A regular target of his writing was the Lingayat community, which is the single largest group in Karnataka and the BJP’s largest support base in the state, of which Dr Kalburgi himself was a member. He received threats to his life in 1989 after Marga One, a compendium of his research articles on Kannada folklore, religion and culture was published.
According to The Indian Express, “(h)is exploration of the life and relationships of patron saint of the Lingayat community Basavanna had attracted the ire of radicals in the community”.
The report goes on to quote senior journalist Subash Hugar who highlighted that “(in) one of the articles, he wrote that Channabasava, who is also a Lingayat seer, was born from a relationship between Basavanna’s sister and a cobbler. In another, he raised questions over Basavanna’s relationship with his wife”.
As a result of the death threats, he reportedly conducted his lectures at Karnatak University under police protection.

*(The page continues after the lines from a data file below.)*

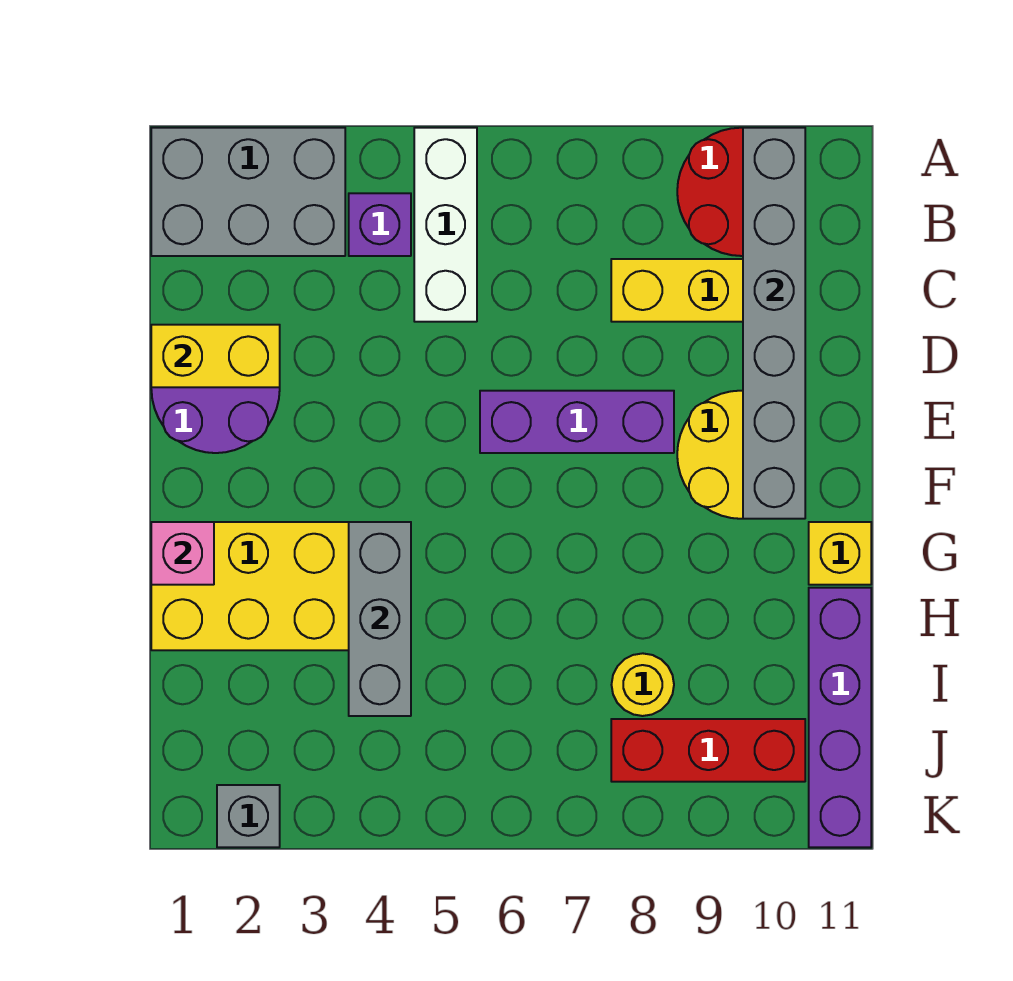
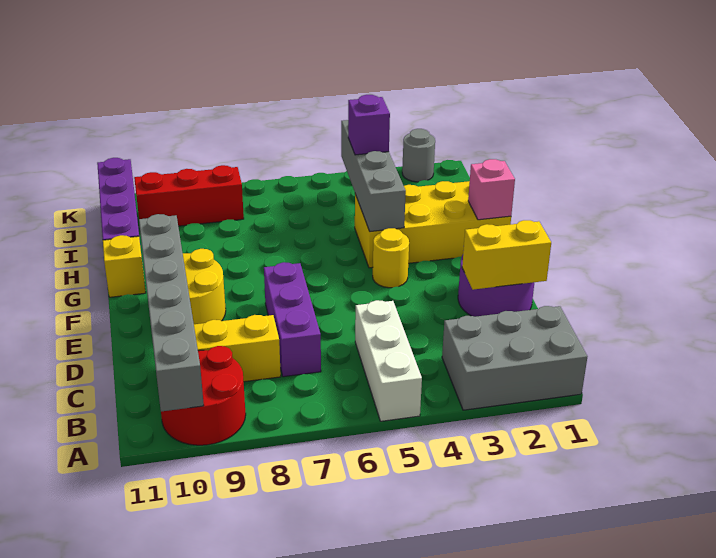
purple brick B4 level 1 -> purple brick I4 level 3
purple brick E6:E8 level 1 -> purple brick C7:E7 level 1
grey brick G4:I4 level 2 -> grey brick G4:J4 level 2
yellow round brick I8 level 1 -> yellow round brick F4 level 1
grey brick K2 level 1 -> grey round brick K2 level 1

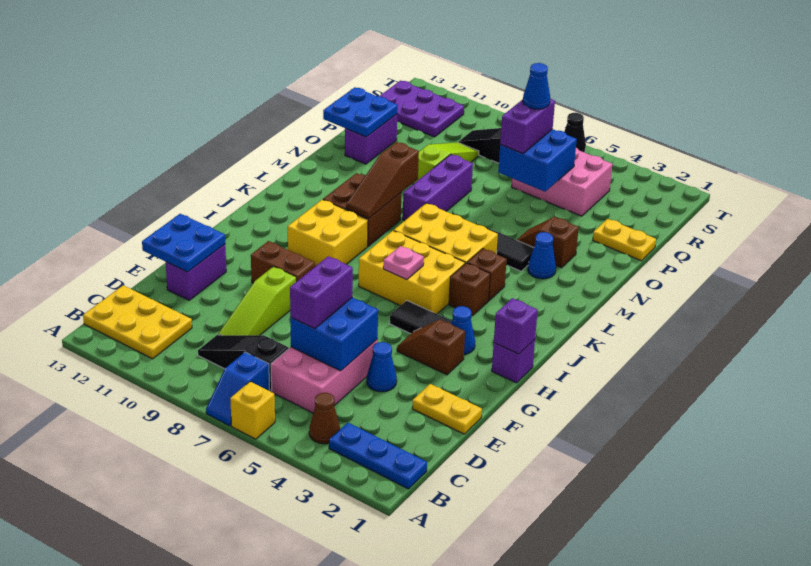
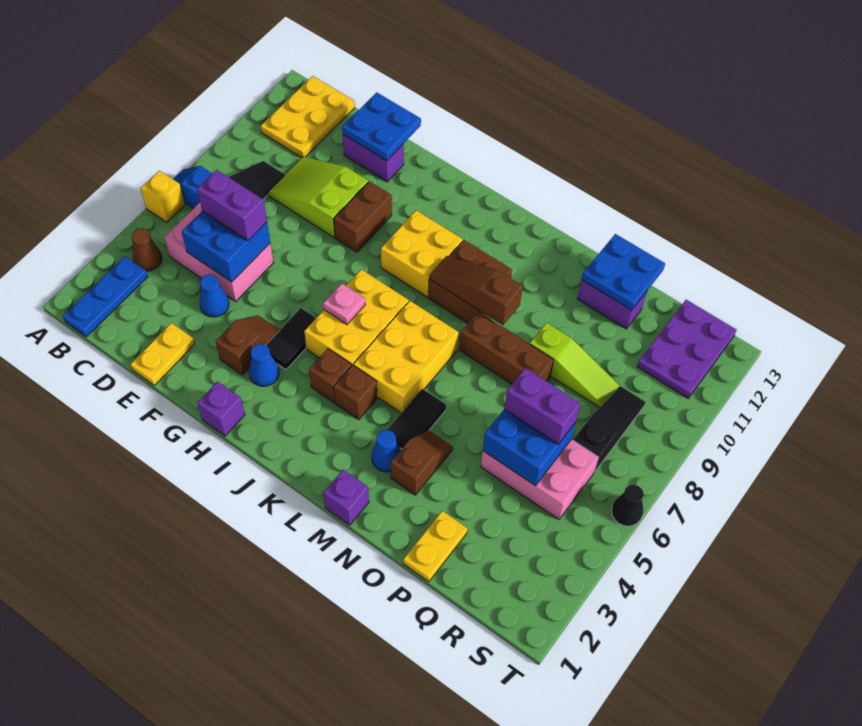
lime slope D9:F9 level 1 top F -> lime slope D9:F10 level 1 top F
purple brick H1 level 2 -> purple brick M1 level 1
purple brick M8:O8 level 1 -> brown brick M8:O8 level 1
pink brick Q4:R6 level 1 -> pink brick P5:R6 level 1
blue cone Q6 level 4 -> none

And even as a group of 43 Kannada writers and academics formed a committee in support of the book, as pointed out by the People’s Union for Civil Liberties, he scrapped — albeit defiantly; dubbing it ‘intellectual suicide’ — controversial sections from his book.
In June last year, Dr Kalburgi courted controversy and invited the wrath of the right-wing once again. Fellow Kannada author UR Ananthamurthy had alluded to urinating on stone idols as a child. A few days later, Dr Kalburgi, himself a staunch opponent of idol worship, had said at a function that “(t)here was nothing wrong in urinating on idols”. The police filed cases under sections 295A and 298 of the Indian Penal Code against both writers.
The Indian Express quotes a senior police official in Dharwad as saying, “Stones were pelted at Dr Kalburgi’s residence and he was provided police protection. The protection was withdrawn a few months later at the request of Dr Kalburgi, who said he was unable to interact freely with his research students.”
Fifteen days after the police withdrew its protection, Dr Kalburgi was shot at point blank range at his Dharwad residence.
IBNLive reports that he was in the process of editing a volume of ‘over 2,500 selected vachana poems to be published in 20 different languages’.